Figure 7.1: A scatter plot with ggplot2. One of the advantages of ggplot2 is that the legend colours and symbols are correctly matched to the points automatically.

Here we have ‘initialised’ the scatter plot with the ggplot() command, and then used geom_point() to add the points. We don’t actually need any arguments in geom_point(), because we have already ‘mapped’ wt to the \(x\)-axis and mpg to the \(y\)-axis with the aes() argument in the ggplot() command, but I have chosen to include a size argument to draw larger points.

7.1.2 Box plots

ggplot(data = na.omit(mvscores), aes(x = innings, y = runs, colour = captain)) +
  geom_boxplot() + 
  scale_x_discrete(labels=c("First innings", "Second innings")) + 
  labs(x = "", y = "runs scored")
A box plot for the `mvscores` data, drawn with `ggplot2`. Here, we've mapped `colour` to `captain`, and the 'blocking' variable `innings` to the x-axis. This helps draw attention to the within block comparisons.

Figure 7.2: A box plot for the mvscores data, drawn with ggplot2. Here, we’ve mapped colour to captain, and the ‘blocking’ variable innings to the x-axis. This helps draw attention to the within block comparisons.

7.1.3 Comparing histograms

labels <- c(no = "Not played as captain", yes = "Played as captain")

ggplot(data = na.omit(mvscores), aes(x = runs, y = ..density..)) +
  geom_histogram(binwidth = 10, center = 5, fill = "white", col = "black") +
  facet_wrap(~ captain, labeller = labeller(captain = labels)) +
  labs(x = "runs scored")
Using `facets` to align plots corresponding to different groups. This can look a little neater than our previous (simple) attempt using `par(mfrow = c(1, 2)`, as we don't need quite so much axis labelling.

Figure 7.3: Using facets to align plots corresponding to different groups. This can look a little neater than our previous (simple) attempt using par(mfrow = c(1, 2), as we don’t need quite so much axis labelling.

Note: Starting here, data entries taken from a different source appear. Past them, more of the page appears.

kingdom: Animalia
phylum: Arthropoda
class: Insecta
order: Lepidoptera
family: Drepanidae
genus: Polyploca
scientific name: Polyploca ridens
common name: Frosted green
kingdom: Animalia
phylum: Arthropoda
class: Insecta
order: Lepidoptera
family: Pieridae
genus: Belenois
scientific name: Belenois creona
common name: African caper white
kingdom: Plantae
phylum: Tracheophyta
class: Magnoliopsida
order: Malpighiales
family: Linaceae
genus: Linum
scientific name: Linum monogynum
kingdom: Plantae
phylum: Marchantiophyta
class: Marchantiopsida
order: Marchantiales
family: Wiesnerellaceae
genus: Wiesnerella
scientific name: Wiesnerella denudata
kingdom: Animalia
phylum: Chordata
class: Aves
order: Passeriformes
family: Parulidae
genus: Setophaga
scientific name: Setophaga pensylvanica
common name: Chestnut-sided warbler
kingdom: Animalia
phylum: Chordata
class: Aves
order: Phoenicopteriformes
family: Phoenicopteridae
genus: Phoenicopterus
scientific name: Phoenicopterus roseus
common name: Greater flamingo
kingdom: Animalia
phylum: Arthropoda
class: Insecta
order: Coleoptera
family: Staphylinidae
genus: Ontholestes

7.1.4 Scatterplot with log axis

ggplot(data = medals, aes(x = population / 1000000, y = total))+
  geom_point() + 
  scale_x_log10(breaks = c(1, 10, 100, 1000)) + 
  labs(x = "population (millions)", y = "total number of medals won") 
A scatter plot with a log axis.

Figure 7.4: A scatter plot with a log axis.

7.1.5 Bar chart

ggplot(data = inequality, aes(x = factor(country,
                                         levels = country[order(gini)]),
                              y = gini)) + 
  geom_col(fill = "grey") + 
  coord_flip() + 
  geom_hline(yintercept = c(0.1, 0.2, 0.3, 0.4), col = "white") +
  labs(y = "gini coefficent", x = "") + 
  theme_classic() +
  theme(axis.line=element_blank())
A 'Tufte-style' bar chart. Note that to order the bars, we can't simply reorder the rows in the dataframe (as last time): we need to create a new `factor` variable, with the levels specified in the order that we want to plot.

Figure 7.5: A ‘Tufte-style’ bar chart. Note that to order the bars, we can’t simply reorder the rows in the dataframe (as last time): we need to create a new factor variable, with the levels specified in the order that we want to plot.

7.2 plotly

With plotly, we can produce interactive graphics, where, for example, we can hover the cursor over points to get more information. Here, we produce a scatterplot, where hovering the cursor over a point will display the model of car (the row name in the mtcars dataframe).

library(plotly)
plot_ly(mtcars, x = ~wt, y =~mpg, 
        type = 'scatter',
        mode = 'markers',
        hoverinfo= 'text',
        text = ~rownames(mtcars))

Figure 7.6: An interactive plot, drawn with plotly. Try hovering the mouse over individual points, as well as dragging the mouse to zoom in.

References

Chang, Winston. 2013. R Graphics Cookbook. Farnham: O’Reilly.